York Castle - as it was

York Castle

 

The association thus begun became closer. In 1477 Richard and his wife became members of the Corpus Christi Guild; (fn. 5) and Richard vigorously supported the citizens in clearing the Yorkshire rivers of fishgarths. (fn. 6) In 1478, however, it was the king rather than the duke who was being courted: the citizens persuaded him to visit York while he was in the north and spent £35 on his entertainment. (fn. 7)

Medieval Christmas - 5

But the flow of letters between Gloucester and the city went on, (fn. 8) and in 1480 York and The Ainsty produced a contingent of troops to follow Richard on a punitive expedition against the Scots. (fn. 9) In 1481 a force of 120 archers, half to come from The Ainsty, was similarly promised in return for a remission of taxation, and it marched off under the command of Alderman Wrangwissh. The campaign was scarcely over before, in face of a threat of Scottish invasion, both Gloucester and Northumberland asked York for more troops. Again the city complied, and its contingent, under the command of John Brackenbury, the mayor’s esquire of the mace, was sent off to join Gloucester at Durham. (fn. 10)

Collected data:
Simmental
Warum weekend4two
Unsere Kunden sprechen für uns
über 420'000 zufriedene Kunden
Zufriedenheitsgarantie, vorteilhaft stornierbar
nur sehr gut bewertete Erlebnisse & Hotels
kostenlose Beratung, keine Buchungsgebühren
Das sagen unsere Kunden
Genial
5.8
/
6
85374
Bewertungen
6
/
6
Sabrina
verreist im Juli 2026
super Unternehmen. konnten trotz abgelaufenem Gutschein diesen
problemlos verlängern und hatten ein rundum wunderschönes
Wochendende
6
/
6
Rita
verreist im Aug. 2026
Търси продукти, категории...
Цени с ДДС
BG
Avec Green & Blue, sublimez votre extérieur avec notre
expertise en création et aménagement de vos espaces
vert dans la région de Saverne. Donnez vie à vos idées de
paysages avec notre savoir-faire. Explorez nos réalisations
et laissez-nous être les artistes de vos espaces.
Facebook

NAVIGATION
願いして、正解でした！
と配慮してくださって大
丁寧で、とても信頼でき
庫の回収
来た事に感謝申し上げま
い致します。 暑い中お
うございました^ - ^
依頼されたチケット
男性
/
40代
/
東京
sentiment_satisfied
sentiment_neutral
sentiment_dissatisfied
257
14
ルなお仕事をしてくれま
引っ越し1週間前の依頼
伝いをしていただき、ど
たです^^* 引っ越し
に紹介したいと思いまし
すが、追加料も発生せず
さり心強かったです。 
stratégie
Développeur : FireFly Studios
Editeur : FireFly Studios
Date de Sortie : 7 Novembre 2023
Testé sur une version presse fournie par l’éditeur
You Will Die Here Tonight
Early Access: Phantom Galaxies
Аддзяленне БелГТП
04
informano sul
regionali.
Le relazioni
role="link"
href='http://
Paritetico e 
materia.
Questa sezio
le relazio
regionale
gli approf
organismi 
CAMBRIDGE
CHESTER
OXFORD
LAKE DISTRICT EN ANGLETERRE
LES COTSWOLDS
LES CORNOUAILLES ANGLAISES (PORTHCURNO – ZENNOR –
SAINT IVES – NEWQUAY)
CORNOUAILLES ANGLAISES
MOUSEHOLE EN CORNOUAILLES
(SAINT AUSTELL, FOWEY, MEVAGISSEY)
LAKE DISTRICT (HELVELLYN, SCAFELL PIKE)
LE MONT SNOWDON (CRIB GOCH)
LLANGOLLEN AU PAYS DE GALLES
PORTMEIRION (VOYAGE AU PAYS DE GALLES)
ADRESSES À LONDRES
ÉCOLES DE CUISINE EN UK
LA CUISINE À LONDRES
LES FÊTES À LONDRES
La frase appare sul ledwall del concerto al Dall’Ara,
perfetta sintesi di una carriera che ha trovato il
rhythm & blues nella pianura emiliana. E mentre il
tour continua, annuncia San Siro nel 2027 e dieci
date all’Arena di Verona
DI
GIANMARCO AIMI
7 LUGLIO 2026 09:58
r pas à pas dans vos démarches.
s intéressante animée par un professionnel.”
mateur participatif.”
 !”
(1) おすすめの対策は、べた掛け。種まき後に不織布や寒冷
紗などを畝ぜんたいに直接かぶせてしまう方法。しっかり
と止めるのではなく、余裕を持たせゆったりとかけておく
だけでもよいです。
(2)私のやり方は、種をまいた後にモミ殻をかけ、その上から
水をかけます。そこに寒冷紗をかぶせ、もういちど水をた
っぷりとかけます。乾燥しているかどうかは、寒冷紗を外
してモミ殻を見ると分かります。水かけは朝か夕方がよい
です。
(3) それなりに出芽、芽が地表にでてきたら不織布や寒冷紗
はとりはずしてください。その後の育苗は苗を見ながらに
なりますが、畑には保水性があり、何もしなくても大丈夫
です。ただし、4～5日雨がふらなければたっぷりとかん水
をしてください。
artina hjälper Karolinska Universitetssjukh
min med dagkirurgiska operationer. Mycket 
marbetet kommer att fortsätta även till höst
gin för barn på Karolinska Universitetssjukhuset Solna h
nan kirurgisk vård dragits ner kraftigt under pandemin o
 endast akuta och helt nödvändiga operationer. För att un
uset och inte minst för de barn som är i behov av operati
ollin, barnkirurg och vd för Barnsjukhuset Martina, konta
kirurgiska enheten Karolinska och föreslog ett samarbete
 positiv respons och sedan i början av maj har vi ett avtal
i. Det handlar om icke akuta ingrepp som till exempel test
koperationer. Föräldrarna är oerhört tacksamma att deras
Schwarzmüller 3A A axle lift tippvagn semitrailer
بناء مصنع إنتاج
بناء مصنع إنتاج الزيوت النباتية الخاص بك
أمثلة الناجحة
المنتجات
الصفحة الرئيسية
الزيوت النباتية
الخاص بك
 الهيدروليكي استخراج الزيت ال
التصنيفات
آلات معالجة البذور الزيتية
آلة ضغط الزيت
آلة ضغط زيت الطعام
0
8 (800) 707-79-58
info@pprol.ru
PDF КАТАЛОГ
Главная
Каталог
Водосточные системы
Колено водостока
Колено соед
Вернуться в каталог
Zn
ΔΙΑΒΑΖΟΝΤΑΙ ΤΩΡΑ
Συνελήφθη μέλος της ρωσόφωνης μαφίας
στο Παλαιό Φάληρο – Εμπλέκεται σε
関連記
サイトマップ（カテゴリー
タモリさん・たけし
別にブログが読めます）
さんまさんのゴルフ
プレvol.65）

> Task requirements:
A: Translate this sentence from the passage on Richard and York into French: "The campaign was scarcely over before, in face of a threat of Scottish invasion, both Gloucester and Northumberland asked York for more troops."
B: Extract everything in the passage on Richard and York from "The association thus" down to "entertainment. (fn. 7)".
C: Answer these questions using the passage on Richard and York:
(i) How much did the citizens spend on the king's entertainment in 1478?
(ii) How many archers made up the force promised in 1481?
(iii) Who commanded the contingent sent to join Gloucester at Durham?

> Written responses:
A: La campagne était à peine terminée que, face à une menace d'invasion écossaise, Gloucester et Northumberland demandèrent tous deux davantage de troupes à York.

B:
The association thus begun became closer. In 1477 Richard and his wife became members of the Corpus Christi Guild; (fn. 5) and Richard vigorously supported the citizens in clearing the Yorkshire rivers of fishgarths. (fn. 6) In 1478, however, it was the king rather than the duke who was being courted: the citizens persuaded him to visit York while he was in the north and spent £35 on his entertainment. (fn. 7)

C:
(i) £35
(ii) 120
(iii) John Brackenbury, the mayor's esquire of the mace